Would I be whisked off for the lulz? I'd like to meet Bushie and have a few sloppy joes with him.
A round trip from Newark to OKC is only $800...
F that S. I WILL be whisked off DC Al... and I'm going to petition Heaven's equivalent of a landlord to be your roommate. It'll be like a celestial sitcom.
Nah, my branch of Protestantism is very pro-alcohol, so I'll just change every conversation to fine whiskeys of which there will be ample supply thanks to the many Scottish Presbyterians in heaven.
Oh Al... in a similar manner to which opebo can guide any conversation into a lambaste of capitalistic slavery, I can certainly guide anything towards the tyrannical evils of religion. This is what I'm talking about; you're all drunk and going on about fine Scottish whiskey and I'm in the background burning a picture of the pope. Surely it will be more clever than The Big Bang Theory?

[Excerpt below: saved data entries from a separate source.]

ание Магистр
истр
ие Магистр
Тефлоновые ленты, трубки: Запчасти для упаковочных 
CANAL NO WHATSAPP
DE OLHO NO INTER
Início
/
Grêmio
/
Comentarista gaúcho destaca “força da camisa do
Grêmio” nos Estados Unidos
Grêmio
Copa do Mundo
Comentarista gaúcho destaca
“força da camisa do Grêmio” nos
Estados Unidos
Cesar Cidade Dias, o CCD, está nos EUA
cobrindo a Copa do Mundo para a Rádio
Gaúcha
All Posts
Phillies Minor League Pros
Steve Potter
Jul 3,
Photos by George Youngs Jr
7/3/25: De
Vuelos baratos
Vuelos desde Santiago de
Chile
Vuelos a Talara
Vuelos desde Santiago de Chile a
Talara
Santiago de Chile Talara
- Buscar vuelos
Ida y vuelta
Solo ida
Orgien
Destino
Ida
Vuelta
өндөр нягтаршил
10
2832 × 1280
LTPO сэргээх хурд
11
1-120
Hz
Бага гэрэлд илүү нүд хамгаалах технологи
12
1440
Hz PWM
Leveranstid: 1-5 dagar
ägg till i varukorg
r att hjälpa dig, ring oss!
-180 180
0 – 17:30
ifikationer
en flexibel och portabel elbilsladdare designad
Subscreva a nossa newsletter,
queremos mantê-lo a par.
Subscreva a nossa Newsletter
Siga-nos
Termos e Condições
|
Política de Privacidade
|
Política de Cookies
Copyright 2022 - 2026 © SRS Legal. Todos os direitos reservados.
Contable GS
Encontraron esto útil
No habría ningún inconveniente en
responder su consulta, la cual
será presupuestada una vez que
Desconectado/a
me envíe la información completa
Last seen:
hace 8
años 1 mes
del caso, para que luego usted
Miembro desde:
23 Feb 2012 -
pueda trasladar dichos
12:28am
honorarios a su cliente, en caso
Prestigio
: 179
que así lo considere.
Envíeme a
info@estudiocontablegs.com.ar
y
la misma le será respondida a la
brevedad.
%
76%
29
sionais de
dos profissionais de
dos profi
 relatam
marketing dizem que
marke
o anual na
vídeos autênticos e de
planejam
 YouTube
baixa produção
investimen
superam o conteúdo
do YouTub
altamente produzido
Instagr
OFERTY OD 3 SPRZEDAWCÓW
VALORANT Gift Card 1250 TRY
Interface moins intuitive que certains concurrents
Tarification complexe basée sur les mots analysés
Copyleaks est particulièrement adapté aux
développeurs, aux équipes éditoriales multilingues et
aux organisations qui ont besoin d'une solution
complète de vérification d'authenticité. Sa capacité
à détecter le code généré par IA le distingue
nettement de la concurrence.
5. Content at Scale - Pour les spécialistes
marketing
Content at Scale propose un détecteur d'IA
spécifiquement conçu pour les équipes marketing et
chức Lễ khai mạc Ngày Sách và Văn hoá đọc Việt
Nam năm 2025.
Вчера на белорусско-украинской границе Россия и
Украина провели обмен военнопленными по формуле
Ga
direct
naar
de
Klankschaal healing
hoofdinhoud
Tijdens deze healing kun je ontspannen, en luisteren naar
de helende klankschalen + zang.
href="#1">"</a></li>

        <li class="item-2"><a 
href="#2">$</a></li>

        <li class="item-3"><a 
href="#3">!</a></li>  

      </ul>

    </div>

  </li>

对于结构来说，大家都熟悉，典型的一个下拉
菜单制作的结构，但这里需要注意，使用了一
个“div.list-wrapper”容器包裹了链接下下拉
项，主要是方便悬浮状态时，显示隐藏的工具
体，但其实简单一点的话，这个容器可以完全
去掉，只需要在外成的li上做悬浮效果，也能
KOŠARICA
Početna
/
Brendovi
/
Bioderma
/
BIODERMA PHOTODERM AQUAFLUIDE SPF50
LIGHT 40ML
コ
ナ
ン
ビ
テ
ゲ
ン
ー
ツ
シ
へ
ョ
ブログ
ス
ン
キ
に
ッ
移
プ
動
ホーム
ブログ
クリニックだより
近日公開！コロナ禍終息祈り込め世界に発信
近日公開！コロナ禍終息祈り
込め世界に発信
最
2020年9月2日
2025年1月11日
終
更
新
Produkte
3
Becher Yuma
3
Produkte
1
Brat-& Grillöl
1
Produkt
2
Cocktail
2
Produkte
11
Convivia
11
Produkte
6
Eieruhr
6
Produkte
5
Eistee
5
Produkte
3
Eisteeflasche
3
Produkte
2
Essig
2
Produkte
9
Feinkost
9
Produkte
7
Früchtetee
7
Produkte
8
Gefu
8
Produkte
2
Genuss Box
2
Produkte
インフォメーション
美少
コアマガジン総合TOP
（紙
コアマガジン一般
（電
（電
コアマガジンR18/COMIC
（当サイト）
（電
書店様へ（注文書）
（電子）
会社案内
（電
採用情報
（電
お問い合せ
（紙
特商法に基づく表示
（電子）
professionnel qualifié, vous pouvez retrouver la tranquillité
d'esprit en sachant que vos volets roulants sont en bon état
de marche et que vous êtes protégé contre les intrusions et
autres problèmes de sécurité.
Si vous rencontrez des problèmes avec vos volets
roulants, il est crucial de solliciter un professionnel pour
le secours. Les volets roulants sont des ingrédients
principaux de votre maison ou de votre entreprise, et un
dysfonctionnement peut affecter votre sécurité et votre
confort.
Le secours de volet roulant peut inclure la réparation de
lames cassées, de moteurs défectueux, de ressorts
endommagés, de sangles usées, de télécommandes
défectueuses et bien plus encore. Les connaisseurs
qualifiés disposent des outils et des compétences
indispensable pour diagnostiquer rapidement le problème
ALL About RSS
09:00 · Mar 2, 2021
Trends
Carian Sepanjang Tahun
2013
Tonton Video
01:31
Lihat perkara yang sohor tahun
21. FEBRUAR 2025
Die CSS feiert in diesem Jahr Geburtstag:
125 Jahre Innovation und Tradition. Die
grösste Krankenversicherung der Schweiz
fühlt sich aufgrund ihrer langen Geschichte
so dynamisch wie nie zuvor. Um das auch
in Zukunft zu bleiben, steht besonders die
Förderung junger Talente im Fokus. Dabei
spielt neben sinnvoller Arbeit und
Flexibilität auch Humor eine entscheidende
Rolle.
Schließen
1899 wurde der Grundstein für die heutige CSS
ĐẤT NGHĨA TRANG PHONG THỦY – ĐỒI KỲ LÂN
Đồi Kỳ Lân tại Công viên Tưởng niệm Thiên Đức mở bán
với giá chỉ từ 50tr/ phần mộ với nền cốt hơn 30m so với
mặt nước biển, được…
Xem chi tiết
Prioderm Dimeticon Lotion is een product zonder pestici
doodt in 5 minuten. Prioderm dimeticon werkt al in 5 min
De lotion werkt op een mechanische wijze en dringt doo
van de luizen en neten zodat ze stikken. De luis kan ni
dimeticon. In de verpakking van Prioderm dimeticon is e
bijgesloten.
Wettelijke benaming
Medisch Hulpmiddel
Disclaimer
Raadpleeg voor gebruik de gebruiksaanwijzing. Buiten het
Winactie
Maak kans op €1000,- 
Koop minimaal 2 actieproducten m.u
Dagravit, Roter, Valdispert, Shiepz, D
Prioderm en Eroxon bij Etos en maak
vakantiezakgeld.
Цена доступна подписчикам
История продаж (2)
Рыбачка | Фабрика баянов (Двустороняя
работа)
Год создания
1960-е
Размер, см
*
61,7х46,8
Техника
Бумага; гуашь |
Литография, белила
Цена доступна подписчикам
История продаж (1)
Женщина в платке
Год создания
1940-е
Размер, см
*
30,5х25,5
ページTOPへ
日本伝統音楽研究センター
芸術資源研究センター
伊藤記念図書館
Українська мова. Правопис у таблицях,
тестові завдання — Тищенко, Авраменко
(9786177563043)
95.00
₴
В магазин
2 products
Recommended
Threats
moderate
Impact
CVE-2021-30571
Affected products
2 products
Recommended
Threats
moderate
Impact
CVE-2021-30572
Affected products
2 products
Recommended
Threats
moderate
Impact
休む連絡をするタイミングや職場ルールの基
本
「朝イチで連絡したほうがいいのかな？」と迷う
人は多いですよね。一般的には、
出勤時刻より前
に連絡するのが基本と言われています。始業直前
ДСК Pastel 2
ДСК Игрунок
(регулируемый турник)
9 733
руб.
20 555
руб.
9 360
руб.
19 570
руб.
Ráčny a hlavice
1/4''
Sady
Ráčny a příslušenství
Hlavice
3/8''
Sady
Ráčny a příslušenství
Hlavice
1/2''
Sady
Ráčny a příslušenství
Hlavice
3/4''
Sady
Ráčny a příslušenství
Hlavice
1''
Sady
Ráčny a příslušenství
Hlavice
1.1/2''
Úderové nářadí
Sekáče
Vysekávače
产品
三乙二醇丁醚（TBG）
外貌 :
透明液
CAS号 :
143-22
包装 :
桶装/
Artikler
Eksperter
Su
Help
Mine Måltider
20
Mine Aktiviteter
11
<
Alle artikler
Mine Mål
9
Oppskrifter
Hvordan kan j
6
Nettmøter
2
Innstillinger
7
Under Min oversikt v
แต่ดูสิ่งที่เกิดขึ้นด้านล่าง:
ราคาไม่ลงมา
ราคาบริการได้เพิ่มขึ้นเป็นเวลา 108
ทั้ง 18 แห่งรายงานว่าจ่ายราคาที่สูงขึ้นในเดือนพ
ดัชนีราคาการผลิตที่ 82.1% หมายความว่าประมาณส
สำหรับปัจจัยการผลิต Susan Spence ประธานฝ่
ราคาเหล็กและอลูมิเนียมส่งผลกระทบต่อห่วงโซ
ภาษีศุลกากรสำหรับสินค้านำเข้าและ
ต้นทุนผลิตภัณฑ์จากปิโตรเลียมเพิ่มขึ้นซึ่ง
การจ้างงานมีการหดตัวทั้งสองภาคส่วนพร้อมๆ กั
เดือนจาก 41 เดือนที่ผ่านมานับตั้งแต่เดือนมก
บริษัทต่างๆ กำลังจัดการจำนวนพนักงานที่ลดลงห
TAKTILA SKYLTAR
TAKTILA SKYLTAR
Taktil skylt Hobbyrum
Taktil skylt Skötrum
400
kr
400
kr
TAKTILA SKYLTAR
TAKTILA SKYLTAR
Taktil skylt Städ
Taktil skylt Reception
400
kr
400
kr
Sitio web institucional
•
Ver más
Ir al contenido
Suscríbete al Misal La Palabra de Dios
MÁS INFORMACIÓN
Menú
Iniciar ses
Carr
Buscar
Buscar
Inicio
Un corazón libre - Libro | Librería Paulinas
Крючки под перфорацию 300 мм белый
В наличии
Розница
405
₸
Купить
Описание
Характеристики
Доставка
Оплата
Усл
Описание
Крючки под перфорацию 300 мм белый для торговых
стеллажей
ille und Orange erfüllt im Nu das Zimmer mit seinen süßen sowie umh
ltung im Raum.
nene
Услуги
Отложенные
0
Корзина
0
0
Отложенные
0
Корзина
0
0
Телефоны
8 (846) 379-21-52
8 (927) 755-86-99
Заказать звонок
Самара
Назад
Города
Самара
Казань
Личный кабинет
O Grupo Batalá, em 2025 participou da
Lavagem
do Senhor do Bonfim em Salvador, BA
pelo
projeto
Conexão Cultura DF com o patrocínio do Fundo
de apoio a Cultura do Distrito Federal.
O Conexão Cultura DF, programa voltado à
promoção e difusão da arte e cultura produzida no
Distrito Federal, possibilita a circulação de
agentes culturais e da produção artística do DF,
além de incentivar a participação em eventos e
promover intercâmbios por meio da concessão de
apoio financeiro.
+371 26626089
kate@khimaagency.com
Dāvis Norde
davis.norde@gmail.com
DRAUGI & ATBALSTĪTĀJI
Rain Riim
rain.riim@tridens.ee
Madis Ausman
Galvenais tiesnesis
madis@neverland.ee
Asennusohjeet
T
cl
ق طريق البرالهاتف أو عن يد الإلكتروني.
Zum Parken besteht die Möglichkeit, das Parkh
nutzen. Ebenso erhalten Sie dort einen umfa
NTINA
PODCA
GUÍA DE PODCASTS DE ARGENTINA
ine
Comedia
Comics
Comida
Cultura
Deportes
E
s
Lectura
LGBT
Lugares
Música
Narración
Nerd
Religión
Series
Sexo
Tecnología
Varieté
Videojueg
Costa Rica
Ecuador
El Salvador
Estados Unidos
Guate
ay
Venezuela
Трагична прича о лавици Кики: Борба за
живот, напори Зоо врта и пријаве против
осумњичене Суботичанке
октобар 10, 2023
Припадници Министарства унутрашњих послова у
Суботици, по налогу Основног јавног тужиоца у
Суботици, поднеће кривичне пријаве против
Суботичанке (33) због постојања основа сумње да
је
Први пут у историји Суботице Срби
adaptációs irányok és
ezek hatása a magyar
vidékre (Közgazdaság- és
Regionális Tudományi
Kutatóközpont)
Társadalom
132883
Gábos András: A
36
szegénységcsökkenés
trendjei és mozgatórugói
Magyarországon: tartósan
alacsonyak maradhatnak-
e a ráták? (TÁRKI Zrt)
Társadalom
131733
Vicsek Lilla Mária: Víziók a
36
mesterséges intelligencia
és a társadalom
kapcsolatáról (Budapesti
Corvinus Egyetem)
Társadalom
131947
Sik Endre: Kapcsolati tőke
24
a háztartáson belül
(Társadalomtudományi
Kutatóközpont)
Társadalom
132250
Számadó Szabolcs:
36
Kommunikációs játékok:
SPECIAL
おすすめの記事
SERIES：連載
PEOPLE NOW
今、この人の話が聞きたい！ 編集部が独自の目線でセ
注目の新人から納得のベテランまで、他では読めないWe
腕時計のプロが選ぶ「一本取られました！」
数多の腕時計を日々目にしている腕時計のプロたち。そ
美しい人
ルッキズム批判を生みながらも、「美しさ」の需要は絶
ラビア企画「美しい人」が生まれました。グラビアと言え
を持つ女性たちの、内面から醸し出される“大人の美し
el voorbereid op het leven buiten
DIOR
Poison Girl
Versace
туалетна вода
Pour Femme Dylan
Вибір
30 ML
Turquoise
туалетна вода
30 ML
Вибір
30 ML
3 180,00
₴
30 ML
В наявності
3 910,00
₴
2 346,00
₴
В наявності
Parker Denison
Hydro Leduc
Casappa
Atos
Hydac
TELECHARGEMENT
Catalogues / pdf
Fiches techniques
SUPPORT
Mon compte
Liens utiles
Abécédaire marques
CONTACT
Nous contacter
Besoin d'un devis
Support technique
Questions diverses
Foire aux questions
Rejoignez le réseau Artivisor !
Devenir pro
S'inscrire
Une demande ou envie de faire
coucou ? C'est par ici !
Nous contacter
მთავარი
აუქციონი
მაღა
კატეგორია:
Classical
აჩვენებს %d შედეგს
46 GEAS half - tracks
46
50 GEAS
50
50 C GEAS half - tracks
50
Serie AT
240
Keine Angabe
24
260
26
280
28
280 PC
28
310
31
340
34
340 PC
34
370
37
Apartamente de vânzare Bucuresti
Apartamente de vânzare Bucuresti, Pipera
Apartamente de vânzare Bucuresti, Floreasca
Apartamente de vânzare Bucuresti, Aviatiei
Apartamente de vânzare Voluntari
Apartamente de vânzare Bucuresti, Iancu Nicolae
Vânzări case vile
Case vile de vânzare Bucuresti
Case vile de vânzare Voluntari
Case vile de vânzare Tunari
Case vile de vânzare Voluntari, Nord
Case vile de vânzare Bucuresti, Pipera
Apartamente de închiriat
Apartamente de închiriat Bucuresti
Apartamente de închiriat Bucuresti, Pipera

Agreed. Also we need a corny theme song.
http://www.youtube.com/watch?v=HMDTcAGRi1Y Here's a template. Instead of Peter settling into his house in Rhode Island you are settling into your room in heaven after the Rapture. And instead of a son who is black coming to live with Peter, it's a heathen who ascended who is crashing on the couch (moi). Work out some lyrics.